WHAT IS EXPECTED: Every record below is to be copied exactly, with its images omitted.
____________________
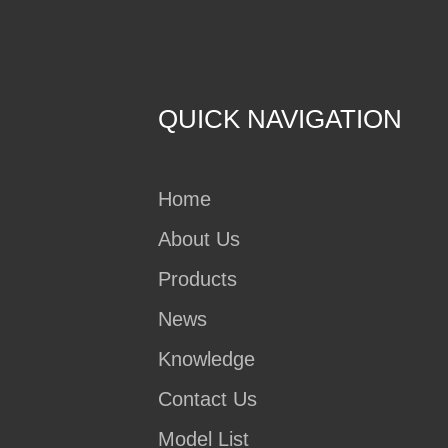
QUICK NAVIGATION
Home
About Us
Products
News
Knowledge
Contact Us
Model List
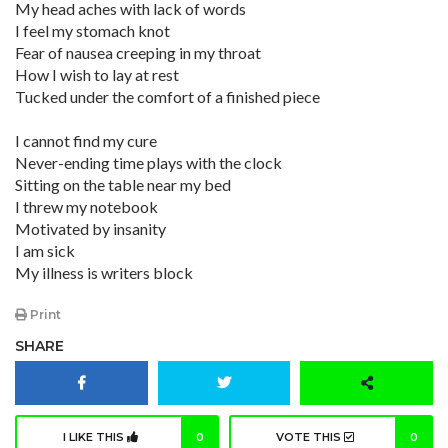
My head aches with lack of words
I feel my stomach knot
Fear of nausea creeping in my throat
How I wish to lay at rest
Tucked under the comfort of a finished piece
I cannot find my cure
Never-ending time plays with the clock
Sitting on the table near my bed
I threw my notebook
Motivated by insanity
I am sick
My illness is writers block
Print
SHARE
I LIKE THIS
0
VOTE THIS
0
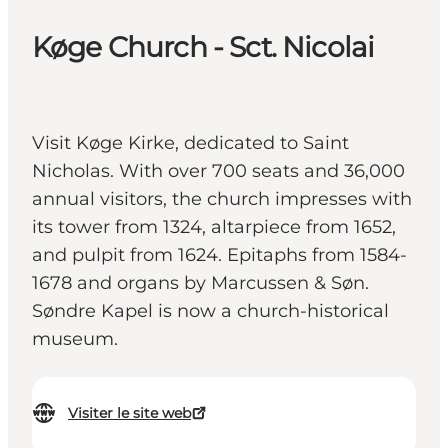
Køge Church - Sct. Nicolai
Visit Køge Kirke, dedicated to Saint
Nicholas. With over 700 seats and 36,000
annual visitors, the church impresses with
its tower from 1324, altarpiece from 1652,
and pulpit from 1624. Epitaphs from 1584-
1678 and organs by Marcussen & Søn.
Søndre Kapel is now a church-historical
museum.
Visiter le site web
____________________
ANSWER FOR THIS EXERCISE:
QUICK NAVIGATION
Home
About Us
Products
News
Knowledge
Contact Us
Model List
My head aches with lack of words
I feel my stomach knot
Fear of nausea creeping in my throat
How I wish to lay at rest
Tucked under the comfort of a finished piece
I cannot find my cure
Never-ending time plays with the clock
Sitting on the table near my bed
I threw my notebook
Motivated by insanity
I am sick
My illness is writers block
Print
SHARE
I LIKE THIS
0
VOTE THIS
0
Køge Church - Sct. Nicolai
Visit Køge Kirke, dedicated to Saint
Nicholas. With over 700 seats and 36,000
annual visitors, the church impresses with
its tower from 1324, altarpiece from 1652,
and pulpit from 1624. Epitaphs from 1584-
1678 and organs by Marcussen & Søn.
Søndre Kapel is now a church-historical
museum.
Visiter le site web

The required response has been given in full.